Parents may seek tax breaks on everything from child care to educational costs and even supplies, in some cases.
More and more parents can't afford to pay for child care. College tuition is always on the rise, and the general costs of living seem to get harder to cover each year. Parents, however, may find some help at tax time. There are credits for education, child care and for simply having children.
"If you have really low income and you are single, you can get an earned income credit as long as you have wages," says Barbara Steponkus of the National Association of Tax Professionals.
Most of the tax breaks for parents pertain to child care and education, but the easiest break of all is to simply have children. For tax years prior to 2018, the Child Tax Credit provides up to $1,000 for every child under 17 in your care if you meet certain income requirements. Those filing a joint return will see the amount of the credit begin to phase out if their adjusted gross income exceeds $110,000. The phase-out starts at $75,000 for single parents.
For tax years beginning with 2018, the child tax credit is doubled to $2,000 per qualifying child with a refundable portion of up to $1,400 with the Additional Child Tax Credit. The phaseout for the new credit begins at $200,000 for single filers and $400,000 for joint filers.

Exercise tasks –
1. Answer these questions about the article on tax breaks for parents:
(a) Which organization is Barbara Steponkus with?
(b) For tax years prior to 2018, what is the most the Child Tax Credit provides for each child under 17?
(c) For tax years beginning with 2018, at what income does the phaseout begin for joint filers?
2. List every income level the article on tax breaks for parents gives as the point where a phase-out of the child tax credit begins.
3. Write the next part of the article on tax breaks for parents, picking up after its final sentence.

Supplied material –
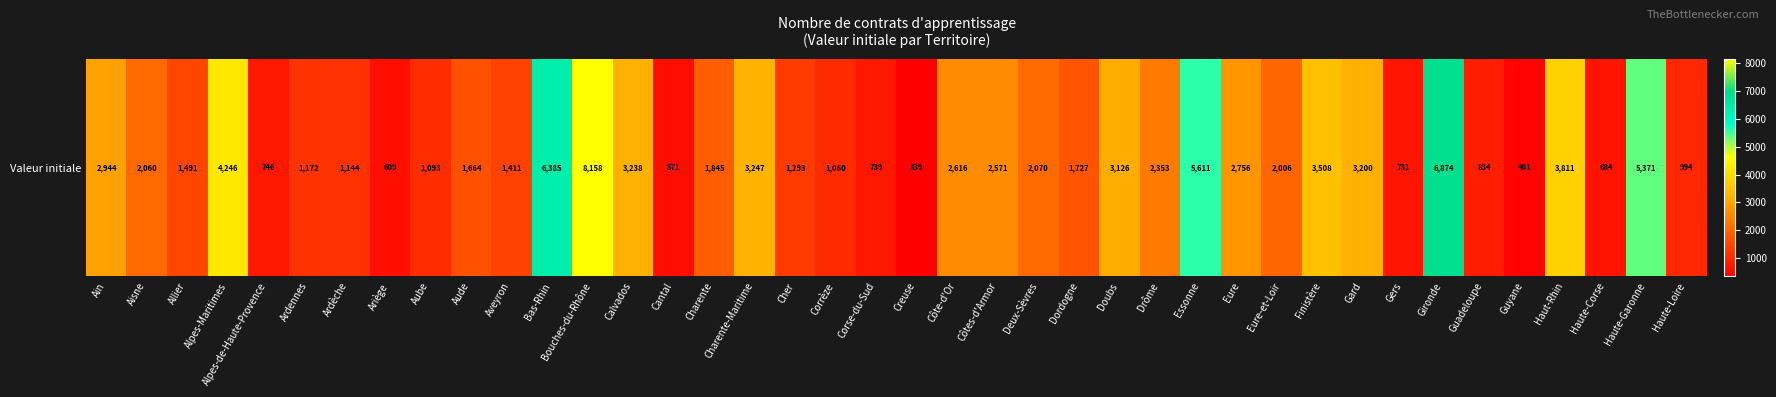

What is the difference between the maximum and minimum values?

7819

Answers to the exercises –
1.
(a) The National Association of Tax Professionals.
(b) Up to $1,000.
(c) $400,000.

2.
- $110,000 (joint return, tax years prior to 2018)
- $75,000 (single parents, tax years prior to 2018)
- $200,000 (single filers, tax years beginning with 2018)
- $400,000 (joint filers, tax years beginning with 2018)

3.
The number of children you have also figures into your eligibility for the Earned Income Tax Credit, which can significantly reduce the amount of tax you owe. In 2019, you are eligible for the credit if you have three or more children and earned less than $50,162 as a single person, or $55,952 as a married couple filing jointly. The income thresholds then drop according to the number of children you have.
"If you have really low income and you are single, you can get an earned income credit as long as you have wages," says Barbara Steponkus, an Edgerton, Wisconsin-based board member with the National Association of Tax Professionals. "If you have one child, you can make more money. If you have two children, you can make more money yet (and still qualify)."
Parents may also get a break if they're spending a lot of money on child care. As of 2019, child care could cost more than $18,000 a year, according to the National Association of Child Care Resource and Referral Agencies. The answer for that is the child and dependent care credit, which will cover up to 35 percent of child-care expenses, or up to $3,000 for a child under 13. A second child may also qualify you for up to $3,000. Both credits depend on your income.
Also, your employer may exclude up to $5,000 from your taxable wages for qualified child-care expenses.
"If you have one child, that's a great way to get it because you get $5,000 instead of only $3,000," Steponkus said.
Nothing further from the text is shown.